╭─ AVAILABLE DATA
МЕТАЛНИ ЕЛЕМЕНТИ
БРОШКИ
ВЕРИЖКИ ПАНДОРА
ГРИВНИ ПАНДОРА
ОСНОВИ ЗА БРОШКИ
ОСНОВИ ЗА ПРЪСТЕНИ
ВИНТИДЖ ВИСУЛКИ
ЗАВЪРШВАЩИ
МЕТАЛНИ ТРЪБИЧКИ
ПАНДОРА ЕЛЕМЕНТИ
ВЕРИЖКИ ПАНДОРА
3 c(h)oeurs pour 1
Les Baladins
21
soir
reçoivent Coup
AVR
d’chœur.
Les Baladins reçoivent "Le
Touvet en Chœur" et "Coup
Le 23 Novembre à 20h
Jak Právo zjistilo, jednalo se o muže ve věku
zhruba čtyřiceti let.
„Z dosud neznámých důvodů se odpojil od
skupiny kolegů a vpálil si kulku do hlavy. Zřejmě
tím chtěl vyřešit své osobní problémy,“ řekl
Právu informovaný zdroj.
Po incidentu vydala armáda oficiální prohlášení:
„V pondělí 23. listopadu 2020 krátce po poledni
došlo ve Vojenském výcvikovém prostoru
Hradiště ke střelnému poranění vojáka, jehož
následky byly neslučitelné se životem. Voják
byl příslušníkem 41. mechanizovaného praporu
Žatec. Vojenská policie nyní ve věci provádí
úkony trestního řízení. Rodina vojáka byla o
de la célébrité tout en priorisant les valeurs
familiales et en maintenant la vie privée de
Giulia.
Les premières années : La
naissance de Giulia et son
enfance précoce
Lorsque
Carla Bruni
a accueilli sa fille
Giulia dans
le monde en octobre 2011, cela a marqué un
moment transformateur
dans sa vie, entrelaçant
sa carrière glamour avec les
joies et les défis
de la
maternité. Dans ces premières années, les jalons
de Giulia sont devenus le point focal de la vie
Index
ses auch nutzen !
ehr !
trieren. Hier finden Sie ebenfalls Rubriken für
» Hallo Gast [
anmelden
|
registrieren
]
╰─
TASK GOAL — Edit the data from its first line through the line containing "Právu informovaný zdroj.", replacing "skupiny kolegů" with "skupiny vojáků" and leaving everything else unchanged.

SOLUTION TO THIS EXERCISE —
МЕТАЛНИ ЕЛЕМЕНТИ
БРОШКИ
ВЕРИЖКИ ПАНДОРА
ГРИВНИ ПАНДОРА
ОСНОВИ ЗА БРОШКИ
ОСНОВИ ЗА ПРЪСТЕНИ
ВИНТИДЖ ВИСУЛКИ
ЗАВЪРШВАЩИ
МЕТАЛНИ ТРЪБИЧКИ
ПАНДОРА ЕЛЕМЕНТИ
ВЕРИЖКИ ПАНДОРА
3 c(h)oeurs pour 1
Les Baladins
21
soir
reçoivent Coup
AVR
d’chœur.
Les Baladins reçoivent "Le
Touvet en Chœur" et "Coup
Le 23 Novembre à 20h
Jak Právo zjistilo, jednalo se o muže ve věku
zhruba čtyřiceti let.
„Z dosud neznámých důvodů se odpojil od
skupiny vojáků a vpálil si kulku do hlavy. Zřejmě
tím chtěl vyřešit své osobní problémy,“ řekl
Právu informovaný zdroj.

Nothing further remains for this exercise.